Cureus. 2023 Aug 12;15(8):e43372. doi: 10.7759/cureus.43372. eCollection 2023 Aug.

Abstract

Atrial fibrillation (AF) in the setting of heart failure (HF) accounts for a significant proportion of mortality. AF can be managed either with rate control or rhythm control strategies. Rate control involves the use of beta blockers or calcium channel blockers. Rhythm control methods use antiarrhythmic drugs or catheter ablation (CA) to abolish the rhythm. Articles from PubMed and Google Scholar were chosen for review. The literature was reviewed for data from the last 10 years to be chosen for interpretation. Clinical trials, meta-analyses, and systematic analysis were included in this study. Various health parameters such as all-cause mortality, hospitalization rates, sinus rhythm (SR) maintenance, quality of life improvement, stroke risk, left ventricular ejection fraction (LVEF) improvement, and healthcare costs were analyzed.
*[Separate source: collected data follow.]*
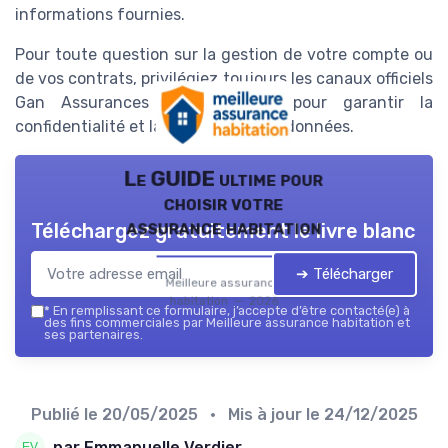
informations fournies.
Pour toute question sur la gestion de votre compte ou
de vos contrats, privilégiez toujours les canaux officiels
Gan Assurances ou Groupama pour garantir la
confidentialité et la sécurité de vos données.
Le GUIDE ultime pour
choisir votre
assurance habitation
Téléchargez gratuitement le livre blanc
➔ Télécharger
Meilleure assurance
habitation — 2026
*
En remplissant ce formulaire, j’accepte d’être contacté(e) à
des fins commerciales par Meilleure assurance habitation et
ses partenaires.
Publié le
20/05/2025
• Mis à jour le
24/12/2025
par Emmanuelle Verdier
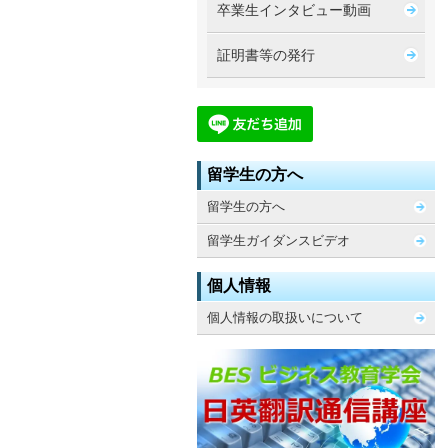
卒業生インタビュー動画
証明書等の発行
留学生の方へ
留学生の方へ
留学生ガイダンスビデオ
個人情報
個人情報の取扱いについて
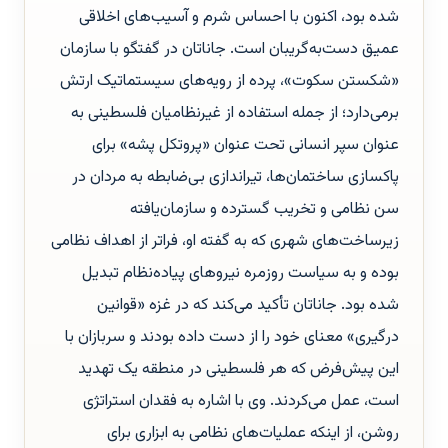
شده بود، اکنون با احساس شرم و آسیب‌های اخلاقی
عمیق دست‌به‌گریبان است. جاناتان در گفتگو با سازمان
«شکستن سکوت»، پرده از رویه‌های سیستماتیک ارتش
برمی‌دارد؛ از جمله استفاده از غیرنظامیان فلسطینی به
عنوان سپر انسانی تحت عنوان «پروتکل پشه» برای
پاکسازی ساختمان‌ها، تیراندازی بی‌ضابطه به مردان در
سن نظامی و تخریب گسترده و سازمان‌یافته
زیرساخت‌های شهری که به گفته او، فراتر از اهداف نظامی
بوده و به سیاست روزمره نیروهای پیاده‌نظام تبدیل
شده بود. جاناتان تأکید می‌کند که در غزه «قوانین
درگیری» معنای خود را از دست داده بودند و سربازان با
این پیش‌فرض که هر فلسطینی در منطقه یک تهدید
است، عمل می‌کردند. وی با اشاره به فقدان استراتژی
روشن، از اینکه عملیات‌های نظامی به ابزاری برای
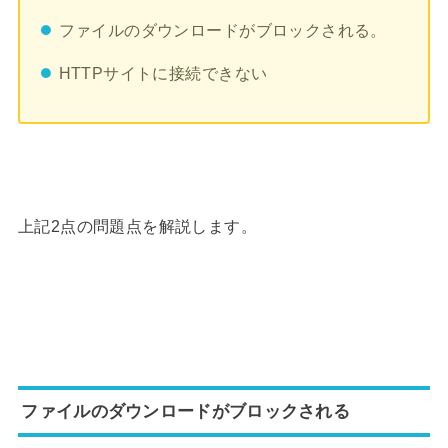
ファイルのダウンロードがブロックされる。
HTTPサイトに接続できない
上記2点の問題点を解説します。
ファイルのダウンロードがブロックされる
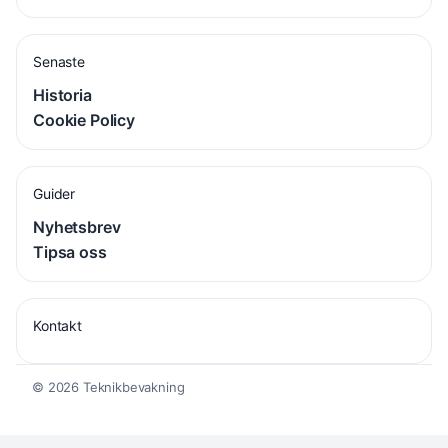
Senaste
Historia
Cookie Policy
Guider
Nyhetsbrev
Tipsa oss
Kontakt
© 2026 Teknikbevakning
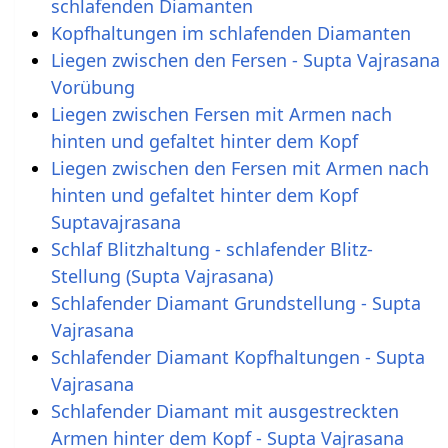
schlafenden Diamanten
Kopfhaltungen im schlafenden Diamanten
Liegen zwischen den Fersen - Supta Vajrasana
Vorübung
Liegen zwischen Fersen mit Armen nach
hinten und gefaltet hinter dem Kopf
Liegen zwischen den Fersen mit Armen nach
hinten und gefaltet hinter dem Kopf
Suptavajrasana
Schlaf Blitzhaltung - schlafender Blitz-
Stellung (Supta Vajrasana)
Schlafender Diamant Grundstellung - Supta
Vajrasana
Schlafender Diamant Kopfhaltungen - Supta
Vajrasana
Schlafender Diamant mit ausgestreckten
Armen hinter dem Kopf - Supta Vajrasana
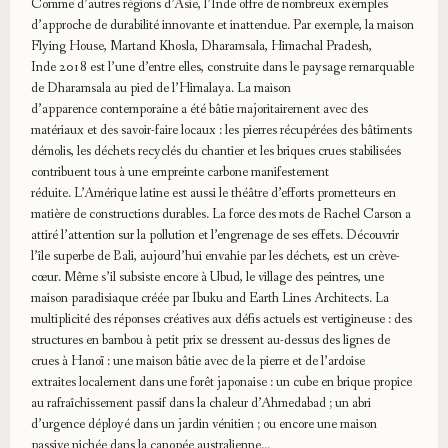
Comme d’autres régions d’Asie, l’Inde offre de nombreux exemples
d’approche de durabilité innovante et inattendue. Par exemple, la maison
Flying House, Martand Khosla, Dharamsala, Himachal Pradesh,
Inde 2018 est l’une d’entre elles, construite dans le paysage remarquable
de Dharamsala au pied de l’Himalaya. La maison
d’apparence contemporaine a été bâtie majoritairement avec des
matériaux et des savoir-faire locaux : les pierres récupérées des bâtiments
démolis, les déchets recyclés du chantier et les briques crues stabilisées
contribuent tous à une empreinte carbone manifestement
réduite. L’Amérique latine est aussi le théâtre d’efforts prometteurs en
matière de constructions durables. La force des mots de Rachel Carson a
attiré l’attention sur la pollution et l’engrenage de ses effets. Découvrir
l’île superbe de Bali, aujourd’hui envahie par les déchets, est un crève-
cœur. Même s’il subsiste encore à Ubud, le village des peintres, une
maison paradisiaque créée par Ibuku and Earth Lines Architects. La
multiplicité des réponses créatives aux défis actuels est vertigineuse : des
structures en bambou à petit prix se dressent au-dessus des lignes de
crues à Hanoï : une maison bâtie avec de la pierre et de l’ardoise
extraites localement dans une forêt japonaise : un cube en brique propice
au rafraîchissement passif dans la chaleur d’Ahmedabad ; un abri
d’urgence déployé dans un jardin vénitien ; ou encore une maison
passive nichée dans la canopée australienne…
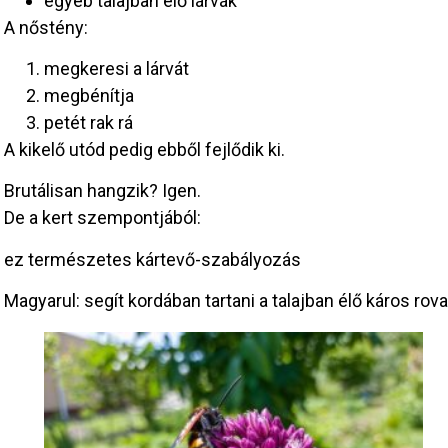
egyéb talajban élő lárvák
A nőstény:
megkeresi a lárvát
megbénítja
petét rak rá
A kikelő utód pedig ebből fejlődik ki.
Brutálisan hangzik? Igen.
De a kert szempontjából:
ez természetes kártevő-szabályozás
Magyarul: segít kordában tartani a talajban élő káros rov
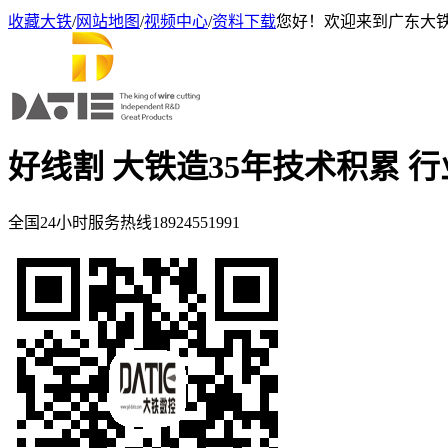
收藏大铁
/
网站地图
/
视频中心
/
资料下载
您好！欢迎来到广东大
好线割 大铁造
35年技术积累 
全国24小时服务热线
18924551991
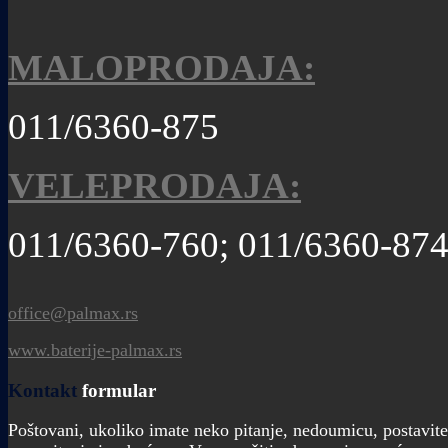
MALOPRODAJA:
011/6360-875
VELEPRODAJA:
011/6360-760; 011/6360-87
office@palmax.rs
www.baterije-palmax.rs
Kontakt
formular
Poštovani, ukoliko imate neko pitanje, nedoumicu, postavite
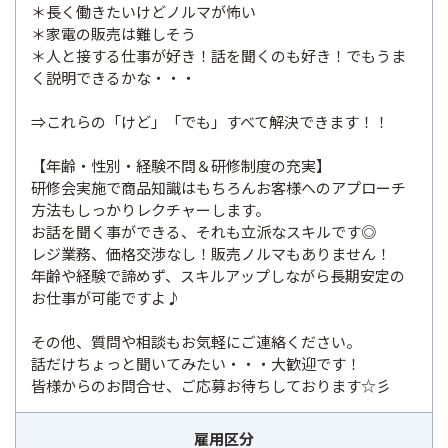
＊長く働きたいけどノルマが怖い
＊家電の販売は難しそう
＊人と接する仕事が好き！話を聞くのも好き！でもうま
く説明できるかな・・・
⇒これらの「けど」「でも」すべて解決できます！！
【年齢・性別・経験不問＆研修制度の充実】
研修会実施で商品知識はもちろんお客様へのアプローチ
方法もしっかりレクチャーします。
お話を聞く事ができる、それも立派なスキルです◎
レジ業務、価格交渉なし！販売ノルマもありません！
年齢や経験で諦めず、スキルアップしながら長期安定の
お仕事が可能ですよ♪
その他、質問や相談もお気軽にご連絡ください。
話だけちょっと聞いてみたい・・・大歓迎です！
皆様からのお問合せ、ご応募お待ちしております☆彡
雇用区分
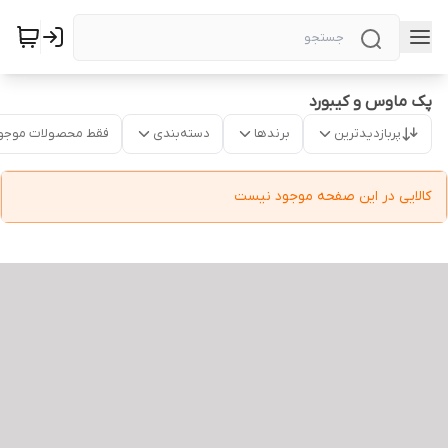
پک ماوس و کیبورد
پربازدیدترین
برندها
دسته‌بندی
فقط محصولات موجو
کالایی در این صفحه موجود نیست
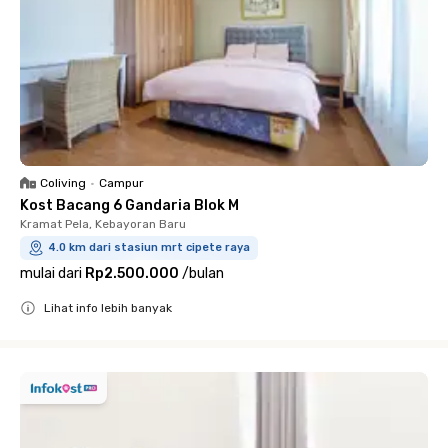
Coliving
•
Campur
Kost Bacang 6 Gandaria Blok M
Kramat Pela, Kebayoran Baru
4.0 km dari stasiun mrt cipete raya
mulai dari
Rp2.500.000
/
bulan
Lihat info lebih banyak
Close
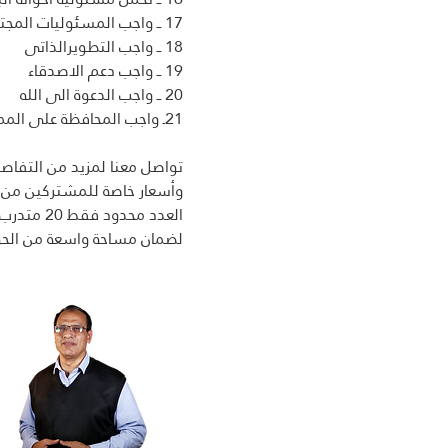
17 ــ واجب المسئوليات المجتمعية  
18 ــ واجب التطويرالذاتى 
19 ــ واجب دعم الاصدقاء
20 ــ واجب الدعوة الى الله 
21ـ واجب المحافظة على الممتلكات العامة
تواصل معنا لمزيد من التفاصي
وأسعار خاصة للمشتركين من مص
العدد محدود فقط 20 متدرب .. بادر بالحجز الآن
لضمان مساحة واسعة من الحوا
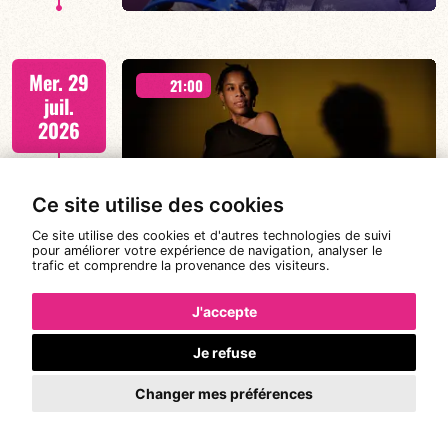
François Constantin /Nina Gat/Noé Berne/Marc
Mer. 29
Jacquemin
21:00
juil.
2026
#JazzDeDemain BEATRICE CIVATON –
Ce site utilise des cookies
« RACINES SONORES »
EN SAVOIR PLUS
Ce site utilise des cookies et d'autres technologies de suivi
pour améliorer votre expérience de navigation, analyser le
trafic et comprendre la provenance des visiteurs.
Jeu. 30
J'accepte
19:00
juil.
2026
Je refuse
Changer mes préférences
#JazzDeDemain NINON VALDER /
CARINE BONNEFOY / ABDOULAYE
EN SAVOIR PLUS
KOUYATE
We demonstrated that CA was superior to medical therapy in reducing all-cause mortality and hospitalization. It leads to significant improvement in LVEF as SR was maintained consistently. Overall, quality of life improved in those who underwent ablation as compared to those who did not. Stroke risk reduction was seen in observational studies only. We recommend CA as first-line therapy for treating patients with AF in the setting of HF. More clinical trials are needed to determine the effectiveness of ablation in reducing stroke risk.

Keywords: all-cause mortality; anti-arrhythmic drugs; atrial fibrilation; atrial remodeling; catheter ablation; heart failure; hospitalization; lvef (left ventricular ejection fraction); medical therapy.